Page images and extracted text
---
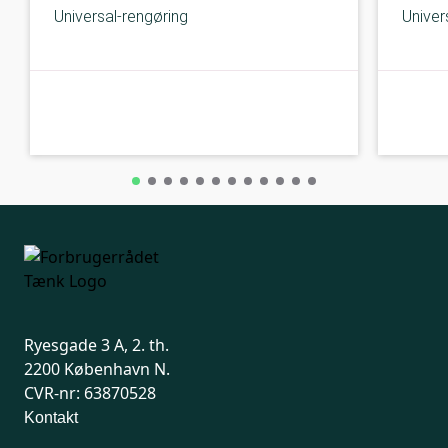
Universal-rengøring
Univer
B-kolbe
B-kolbe
Ryesgade 3 A, 2. th.
2200 København N.
CVR-nr: 63870528
Kontakt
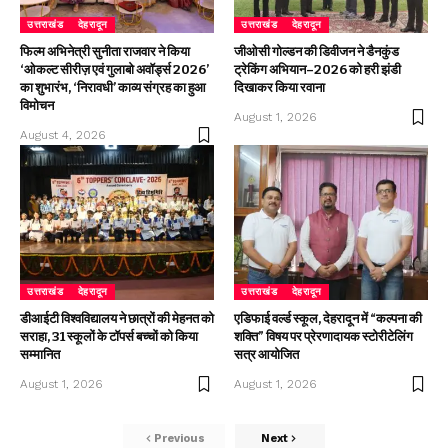
उत्तराखंड
देहरादून
उत्तराखंड
देहरादून
फिल्म अभिनेत्री सुनीता राजवार ने किया
जीओसी गोल्डन की डिवीजन ने डैनकुंड
‘ओकल्ट सीरीज़ एवं गुलाबो अवॉर्ड्स 2026’
ट्रेकिंग अभियान–2026 को हरी झंडी
का शुभारंभ, ‘निरावधी’ काव्य संग्रह का हुआ
दिखाकर किया रवाना
विमोचन
August 1, 2026
August 4, 2026
उत्तराखंड
देहरादून
उत्तराखंड
देहरादून
डीआईटी विश्वविद्यालय ने छात्रों की मेहनत को
एडिफाई वर्ल्ड स्कूल, देहरादून में “कल्पना की
सराहा, 31 स्कूलों के टॉपर्स बच्चों को किया
शक्ति” विषय पर प्रेरणादायक स्टोरीटेलिंग
सम्मानित
सत्र आयोजित
August 1, 2026
August 1, 2026
Previous
Next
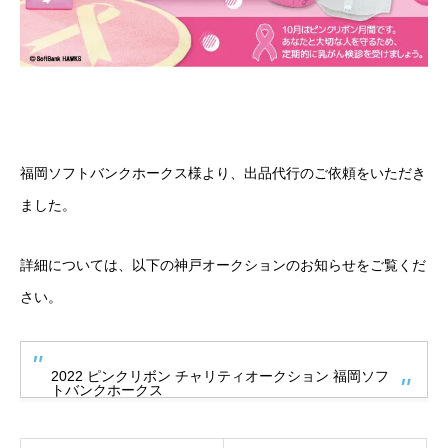
福岡ソフトバンクホークス様より、出品代行のご依頼をいただき
ました。
詳細については、以下の神戸オークションのお知らせをご覧くだ
さい。
2022 ピンクリボン チャリティオークション 福岡ソフ
トバンクホークス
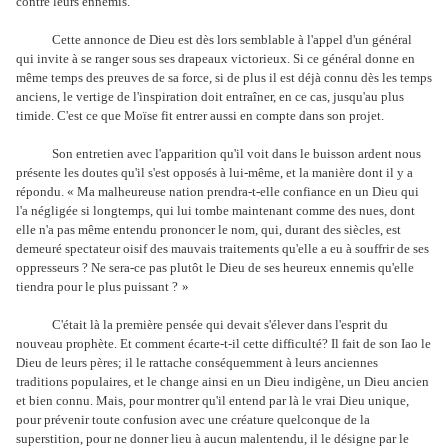
contre leurs ennemis.
Cette annonce de Dieu est dès lors semblable à l'appel d'un général
qui invite à se ranger sous ses drapeaux victorieux. Si ce général donne en
même temps des preuves de sa force, si de plus il est déjà connu dès les temps
anciens, le vertige de l'inspiration doit entraîner, en ce cas, jusqu'au plus
timide. C'est ce que Moïse fit entrer aussi en compte dans son projet.
Son entretien avec l'apparition qu'il voit dans le buisson ardent nous
présente les doutes qu'il s'est opposés à lui-même, et la manière dont il y a
répondu. « Ma malheureuse nation prendra-t-elle confiance en un Dieu qui
l'a négligée si longtemps, qui lui tombe maintenant comme des nues, dont
elle n'a pas même entendu prononcer le nom, qui, durant des siècles, est
demeuré spectateur oisif des mauvais traitements qu'elle a eu à souffrir de ses
oppresseurs ? Ne sera-ce pas plutôt le Dieu de ses heureux ennemis qu'elle
tiendra pour le plus puissant ?
»
C'était là la première pensée qui devait s'élever dans l'esprit du
nouveau prophète. Et comment écarte-t-il cette difficulté? Il fait de son Iao le
Dieu de leurs pères; il le rattache conséquemment à leurs anciennes
traditions populaires, et le change ainsi en un Dieu indigène, un Dieu ancien
et bien connu. Mais, pour montrer qu'il entend par là le vrai Dieu unique,
pour prévenir toute confusion avec une créature quelconque de la
superstition, pour ne donner lieu à aucun malentendu, il le désigne par le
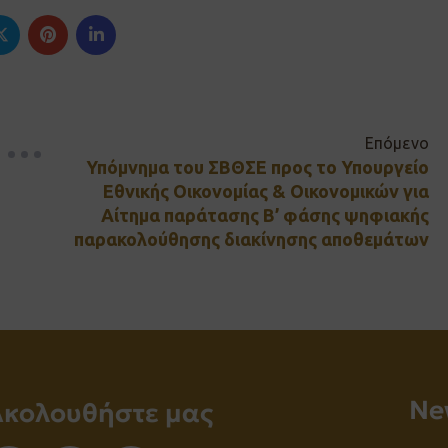
Επόμενο
Υπόμνημα του ΣΒΘΣΕ προς το Υπουργείο
Εθνικής Οικονομίας & Οικονομικών για
Αίτημα παράτασης Β’ φάσης ψηφιακής
παρακολούθησης διακίνησης αποθεμάτων
Νe
Ακολουθήστε μας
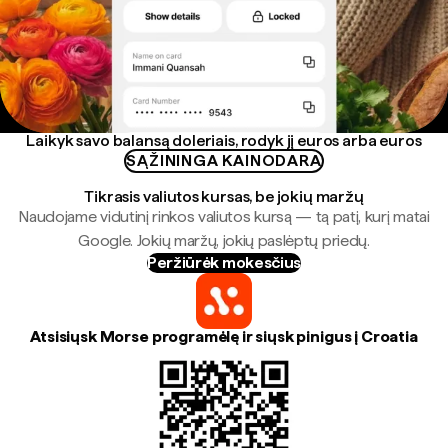
Laikyk savo balansą doleriais, rodyk jį euros arba euros
SĄŽININGA KAINODARA
Tikrasis valiutos kursas, be jokių maržų
Naudojame vidutinį rinkos valiutos kursą — tą patį, kurį matai
Google. Jokių maržų, jokių paslėptų priedų.
Peržiūrėk mokesčius
Atsisiųsk Morse programėlę ir siųsk pinigus į Croatia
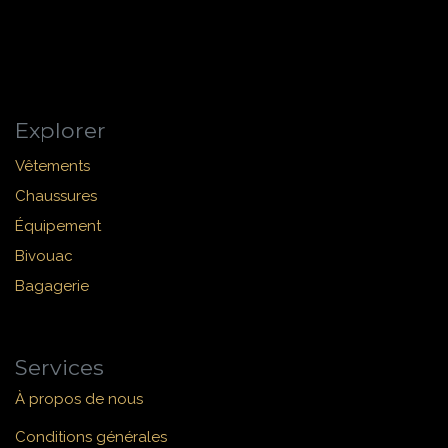
Explorer
Vêtements
Chaussures
Équipement
Bivouac
Bagagerie
Services
À propos de nous
Conditions générales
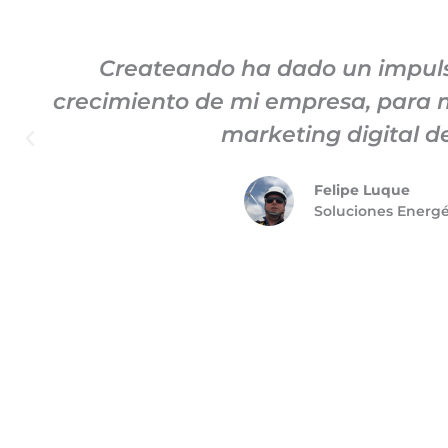
Createando ha dado un impuls
crecimiento de mi empresa, para m
marketing digital d
Felipe Luque
Soluciones Energ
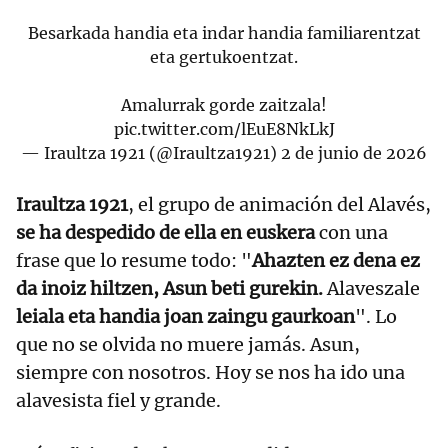
Besarkada handia eta indar handia familiarentzat
eta gertukoentzat.
Amalurrak gorde zaitzala!
pic.twitter.com/lEuE8NkLkJ
— Iraultza 1921 (@Iraultza1921)
2 de junio de 2026
Iraultza 1921
, el grupo de animación del Alavés,
se ha despedido de ella en euskera
con una
frase que lo resume todo: "
Ahazten ez dena ez
da inoiz hiltzen, Asun beti gurekin.
Alaveszale
leiala eta handia joan zaingu gaurkoan
". Lo
que no se olvida no muere jamás. Asun,
siempre con nosotros. Hoy se nos ha ido una
alavesista fiel y grande.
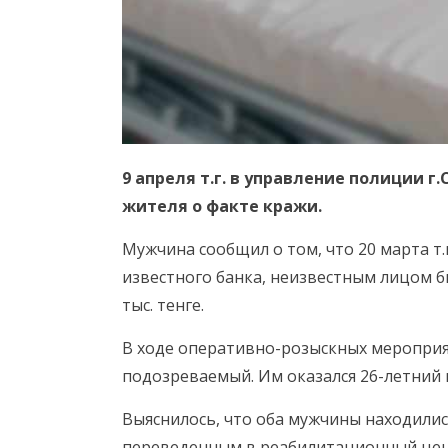
9 апреля т.г. в управление полиции г
жителя о факте кражи.
Мужчина сообщил о том, что 20 марта т
известного банка, неизвестным лицом б
тыс. тенге.
В ходе оперативно-розыскных мероприя
подозреваемый. Им оказался 26-летний 
Выяснилось, что оба мужчины находилис
переведенным в реабилитационный цент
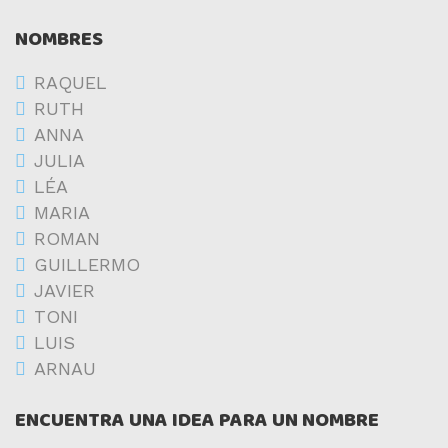
NOMBRES
RAQUEL
RUTH
ANNA
JULIA
LÉA
MARIA
ROMAN
GUILLERMO
JAVIER
TONI
LUIS
ARNAU
ENCUENTRA UNA IDEA PARA UN NOMBRE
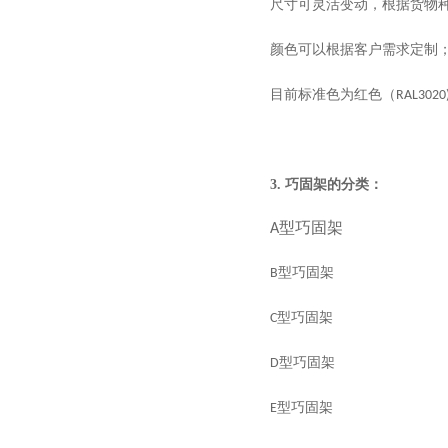
尺寸可灵活变动，根据货物种类
颜色可以根据客户需求定制
目前标准色为红色（
RAL3020
3.
巧固架的分类：
型巧固架
A
型巧固架
B
型巧固架
C
型巧固架
D
型巧固架
E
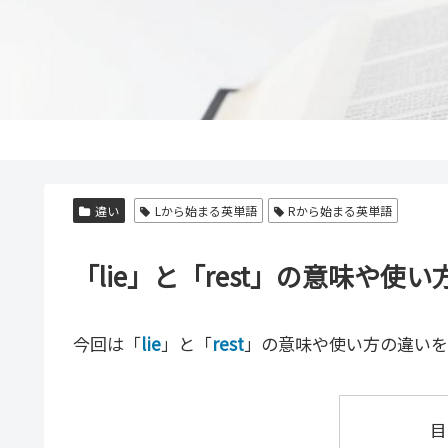
違い
Lから始まる英単語
Rから始まる英単語
「lie」と「rest」の意味や
今回は「
lie
」と「
rest
」の意味や使い方の違いを
目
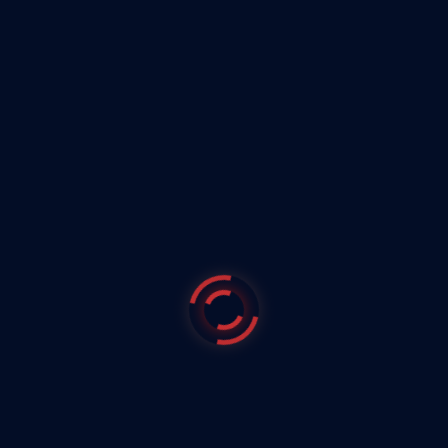
sus residentes.
CUSTODIA DE LLAVES
Custodia de llaves y servicio acuda con rondas de vigilancia y
control de accesos incluyendo entrada de vehículos.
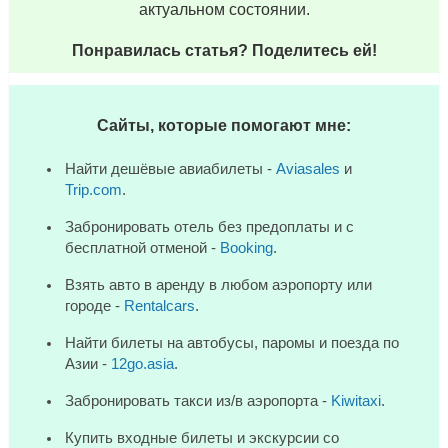
актуальном состоянии.
Понравилась статья? Поделитесь ей!
Сайты, которые помогают мне:
Найти дешёвые авиабилеты -
Aviasales
и
Trip.com
.
Забронировать отель без предоплаты и с
бесплатной отменой -
Booking
.
Взять авто в аренду в любом аэропорту или
городе -
Rentalcars
.
Найти билеты на автобусы, паромы и поезда по
Азии -
12go.asia
.
Забронировать такси из/в аэропорта -
Kiwitaxi
.
Купить входные билеты и экскурсии со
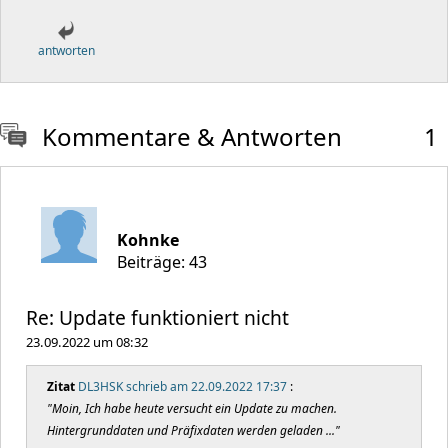
antworten
Kommentare & Antworten
1
Kohnke
Beiträge: 43
Re: Update funktioniert nicht
23.09.2022 um 08:32
Zitat
DL3HSK schrieb am 22.09.2022 17:37
:
"Moin, Ich habe heute versucht ein Update zu machen.
Hintergrunddaten und Präfixdaten werden geladen ..."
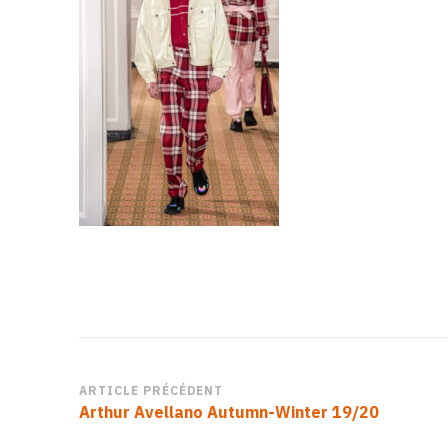
Navigation
ARTICLE PRÉCÉDENT
Arthur Avellano Autumn-Winter 19/20
d’article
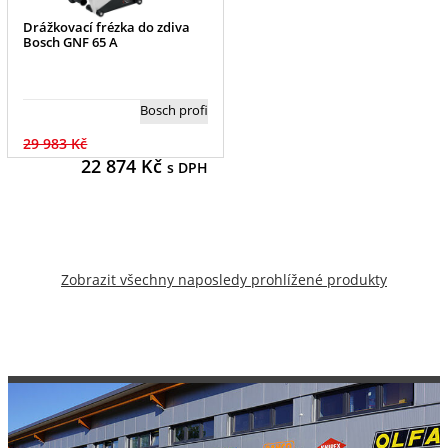
Drážkovací frézka do zdiva
Bosch GNF 65 A
Bosch profi
29 983 Kč
22 874
Kč
s DPH
Zobrazit všechny naposledy prohlížené produkty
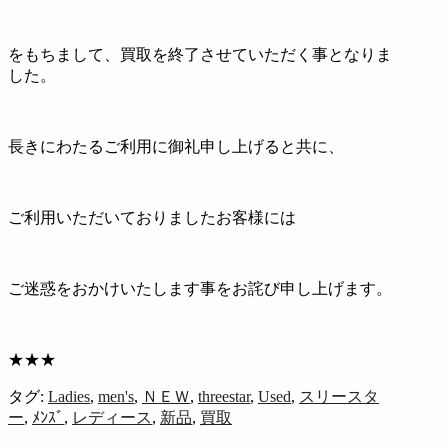
をもちまして、買取を終了させていただく事となりま
した。
長きにわたるご利用に御礼申し上げると共に、
ご利用いただいておりましたお客様には
ご迷惑をおかけいたします事をお詫び申し上げます。
★★★
タグ:
Ladies
,
men's
,
ＮＥＷ
,
threestar
,
Used
,
スリースタ
ー
,
ﾒﾝｽﾞ
,
レディース
,
新品
,
買取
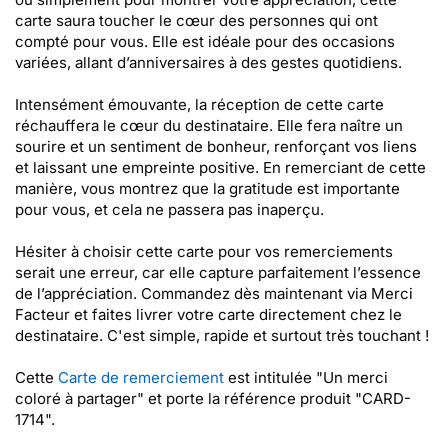
carte saura toucher le cœur des personnes qui ont
compté pour vous. Elle est idéale pour des occasions
variées, allant d’anniversaires à des gestes quotidiens.
Intensément émouvante, la réception de cette carte
réchauffera le cœur du destinataire. Elle fera naître un
sourire et un sentiment de bonheur, renforçant vos liens
et laissant une empreinte positive. En remerciant de cette
manière, vous montrez que la gratitude est importante
pour vous, et cela ne passera pas inaperçu.
Hésiter à choisir cette carte pour vos remerciements
serait une erreur, car elle capture parfaitement l’essence
de l’appréciation. Commandez dès maintenant via Merci
Facteur et faites livrer votre carte directement chez le
destinataire. C'est simple, rapide et surtout très touchant !
Cette
Carte de remerciement
est intitulée "Un merci
coloré à partager" et porte la référence produit "CARD-
1714".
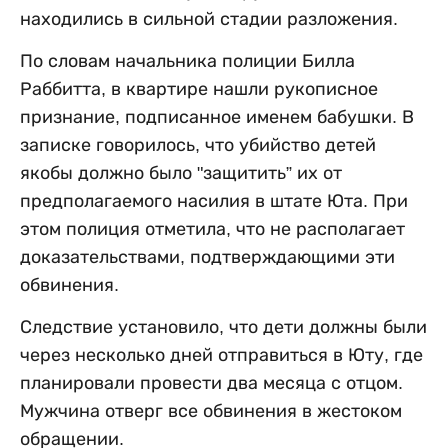
находились в сильной стадии разложения.
По словам начальника полиции Билла
Раббитта, в квартире нашли рукописное
признание, подписанное именем бабушки. В
записке говорилось, что убийство детей
якобы должно было "защитить” их от
предполагаемого насилия в штате Юта. При
этом полиция отметила, что не располагает
доказательствами, подтверждающими эти
обвинения.
Следствие установило, что дети должны были
через несколько дней отправиться в Юту, где
планировали провести два месяца с отцом.
Мужчина отверг все обвинения в жестоком
обращении.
---
> _Task brief_: Copy the lines starting at the one containing "carte saura toucher" and ending at the one containing "sourire et un", keeping them unchanged.

> _Solved problem_:
carte saura toucher le cœur des personnes qui ont
compté pour vous. Elle est idéale pour des occasions
variées, allant d’anniversaires à des gestes quotidiens.
Intensément émouvante, la réception de cette carte
réchauffera le cœur du destinataire. Elle fera naître un
sourire et un sentiment de bonheur, renforçant vos liens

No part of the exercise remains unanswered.